The Cobbs of Southeastern Tennessee

 

The area of southeastern Tennessee involved was of course originally the home of the Cherokee.  The Calhoun Treaty and resulting Hiwassee Purchase of 1819 opened the area for white settlement.  Certainly there were whites in the area long before that date, but immigration (where the surname Cobb is concerned) did not take place until after the treaty date, when several counties were formally established and the technicalities of land ownership was no longer an issue.


HIWASSEE PURCHASE

DAILY POST ATHENIAN/Sesqui-Centennial Edition, June 10, 1969, p. 10-D.

Starr Mtn. once western boundary of country.

In 1817 the U. S. Federal Government bought from the Cherokee Indians all the land between Hiwassee, Little Tennessee and Big Tennessee Rivers lying west of Starr Mountain and the foothills of the Smokies; and that part of Polk County lying north of the Hiwassee River. The old Cherokee capital, Echota, was on Tellico River below the Plains. The Cherokee towns on Valley River in North Carolina were called the Overhills Towns. This purchase of 1817 was called the Hiwassee Purchase. So Hiwassee River and Starr Mountain were the boundaries of the United States from 1817 to 1836.

Sometime after the purchase, the land was laid out in Townships and Sections which, according to history, was the first place ever to be done so.

John Ross was Cherokee Chief for 40 years and lived in the vicinity of Chattanooga. Chattanooga was first called Ross' Landing, and the present town of Rossville was named for him. The Old Ross Home at Rossville it still standing. (Can be toured.)

Soon after the sale of the Hiwassee District the Federal Government began trying to buy the remainder of the Cherokee lands, but Ross persistently refused to consider a sale.

The Cherokees were divided into two parties. A large majority of them followers of Ross and the minority party led by John Ridge.

Failing to deal with Ross, a government representative held a meeting with the Ridge Party at Red Clay in Bradley County in December 1835 and contracted with that Party to buy all the remainder of the Cherokee Lands which extended from Hiwassee River to Chatahooche River in Georgia for the sum of five million dollars. Another meeting was held in June 1836 and the treaty was amended and another million dollars given for a school fund.
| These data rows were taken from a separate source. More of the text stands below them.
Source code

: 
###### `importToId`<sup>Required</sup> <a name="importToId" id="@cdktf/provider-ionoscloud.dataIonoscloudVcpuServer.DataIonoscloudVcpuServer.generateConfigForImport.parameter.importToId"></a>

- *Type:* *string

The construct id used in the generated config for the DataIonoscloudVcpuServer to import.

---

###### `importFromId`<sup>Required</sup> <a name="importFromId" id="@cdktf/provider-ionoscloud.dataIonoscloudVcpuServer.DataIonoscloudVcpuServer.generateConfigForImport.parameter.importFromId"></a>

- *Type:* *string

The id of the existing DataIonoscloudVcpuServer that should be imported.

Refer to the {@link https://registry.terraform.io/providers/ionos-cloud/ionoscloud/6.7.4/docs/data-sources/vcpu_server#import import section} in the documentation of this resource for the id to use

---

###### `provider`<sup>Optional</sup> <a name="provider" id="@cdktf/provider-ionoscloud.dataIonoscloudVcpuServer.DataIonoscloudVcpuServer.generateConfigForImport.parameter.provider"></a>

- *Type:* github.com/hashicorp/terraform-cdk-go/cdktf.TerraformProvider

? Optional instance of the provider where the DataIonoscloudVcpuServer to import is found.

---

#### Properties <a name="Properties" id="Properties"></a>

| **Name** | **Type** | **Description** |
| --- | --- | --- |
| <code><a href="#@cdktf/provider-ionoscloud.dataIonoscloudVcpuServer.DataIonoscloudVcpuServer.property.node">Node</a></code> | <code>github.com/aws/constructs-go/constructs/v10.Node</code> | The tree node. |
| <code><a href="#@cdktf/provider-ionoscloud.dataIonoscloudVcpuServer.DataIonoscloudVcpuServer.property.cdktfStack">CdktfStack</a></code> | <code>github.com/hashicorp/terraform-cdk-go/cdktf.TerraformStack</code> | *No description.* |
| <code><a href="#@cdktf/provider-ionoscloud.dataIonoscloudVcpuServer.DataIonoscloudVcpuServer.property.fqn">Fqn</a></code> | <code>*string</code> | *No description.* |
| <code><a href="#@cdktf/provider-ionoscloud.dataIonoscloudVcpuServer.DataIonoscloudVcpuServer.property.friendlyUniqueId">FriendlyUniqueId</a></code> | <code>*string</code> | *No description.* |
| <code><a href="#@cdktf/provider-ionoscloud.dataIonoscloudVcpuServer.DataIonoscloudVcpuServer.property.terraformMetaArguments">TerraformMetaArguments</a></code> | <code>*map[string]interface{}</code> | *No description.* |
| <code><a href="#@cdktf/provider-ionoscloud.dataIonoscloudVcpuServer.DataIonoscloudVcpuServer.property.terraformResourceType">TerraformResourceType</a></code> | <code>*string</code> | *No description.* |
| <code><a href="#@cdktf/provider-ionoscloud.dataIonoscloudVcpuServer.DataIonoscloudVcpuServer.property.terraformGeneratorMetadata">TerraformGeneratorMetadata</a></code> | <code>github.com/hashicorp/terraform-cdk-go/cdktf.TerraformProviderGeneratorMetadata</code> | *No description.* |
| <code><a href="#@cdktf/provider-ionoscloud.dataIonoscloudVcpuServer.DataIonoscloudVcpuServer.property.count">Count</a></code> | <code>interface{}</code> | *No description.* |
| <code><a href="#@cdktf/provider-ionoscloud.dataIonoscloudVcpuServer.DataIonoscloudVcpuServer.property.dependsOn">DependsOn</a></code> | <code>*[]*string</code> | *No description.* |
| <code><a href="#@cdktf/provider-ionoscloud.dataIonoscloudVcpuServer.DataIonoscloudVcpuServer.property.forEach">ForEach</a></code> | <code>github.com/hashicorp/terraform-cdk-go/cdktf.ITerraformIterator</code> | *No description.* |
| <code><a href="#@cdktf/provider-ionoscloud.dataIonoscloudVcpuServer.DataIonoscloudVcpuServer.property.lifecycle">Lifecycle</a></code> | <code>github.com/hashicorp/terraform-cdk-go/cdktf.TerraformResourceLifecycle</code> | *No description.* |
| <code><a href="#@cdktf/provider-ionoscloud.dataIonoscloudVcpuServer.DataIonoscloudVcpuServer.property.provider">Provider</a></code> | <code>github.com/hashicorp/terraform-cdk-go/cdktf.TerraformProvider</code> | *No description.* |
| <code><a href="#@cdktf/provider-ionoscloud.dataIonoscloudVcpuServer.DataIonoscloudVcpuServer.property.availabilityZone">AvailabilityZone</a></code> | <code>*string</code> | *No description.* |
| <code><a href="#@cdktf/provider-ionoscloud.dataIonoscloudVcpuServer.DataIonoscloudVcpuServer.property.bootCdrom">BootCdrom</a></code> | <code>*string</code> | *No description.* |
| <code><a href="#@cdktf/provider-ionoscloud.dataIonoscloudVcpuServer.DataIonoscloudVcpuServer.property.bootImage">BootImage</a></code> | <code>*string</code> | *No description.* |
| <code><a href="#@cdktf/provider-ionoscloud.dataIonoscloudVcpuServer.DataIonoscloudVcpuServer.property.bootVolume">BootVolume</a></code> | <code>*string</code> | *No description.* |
The treaty with the Ridge Party provided that the Indians vacate the land and move west to what was afterwards known as the Indian Territory. The Ridge Party complied with the treaty and moved west, but the Ross Party refused to move. The Federal Government finally sent troops into the territory and gathered them together, except in the mountains of North Carolina where there are still a goodly number of them."

(Transcribed by Mr. Bill Bigham and extracted from the McMinn County USGenWeb website.)

(All Rights Reserved.)

 

 

I have NOT made an attempt to research this in depth, but it appears that McMinn and Marion counties are the only ones directly created from former Cherokee lands.  Two others (Hamilton and Monroe) were “technically” created from other established counties, but the land itself had actually been originally a part of the Hiwassee Purchase. 

Those counties that were formally established by 1820 were McMinn, Hamilton, Monroe, and Marion.  Bradley was created in 1836, and Polk in 1839.

The platting of land into sections and townships began as soon as counties were organized.   It is speculative on my part that the ability to hold official title to a legally defined parcel of land was what served as the catalyst or ‘drawing card’ that attracted immigrants from elsewhere in the region.

McMinn County was established in 1819, and Cobbs were purchasing land there within a year.  There is as yet no documented basis for saying their arrival pre-dates the 1819 treaty.

There were no new counties created in Georgia, North Carolina, or South Carolina from land acquired under the terms of the Hiwassee Purchase in 1819.  However, it is a fact that non-Indian encroachment into what had formerly been Indian Lands played a prominent role in the creation of new districts and counties.  In 1826, the old Pendleton District of South Carolina was broken up with the establishment of Pickens and Anderson Districts.  Oconee County was created from Pickens and Anderson in 1868.  (Under the terms of “Reconstruction” following the War Between the States, all South Carolina districts were reorganized and re-designated as counties.) 

The most prominent role played by the Carolina states in the history of southeastern Tennessee, was to provide an inestimable number of pioneer immigrants to the latter place.  To be sure, there was a non-Indian population in the area of the Hiwassee Purchase long before the 1819 treaty.  The very purpose for native-American displacement to begin with was to make room for more whites.  As stated earlier, the real “boom” in non-Indian immigration however, seems to have begun after the treaty date, when the legal technicalities of land ownership was no longer an issue.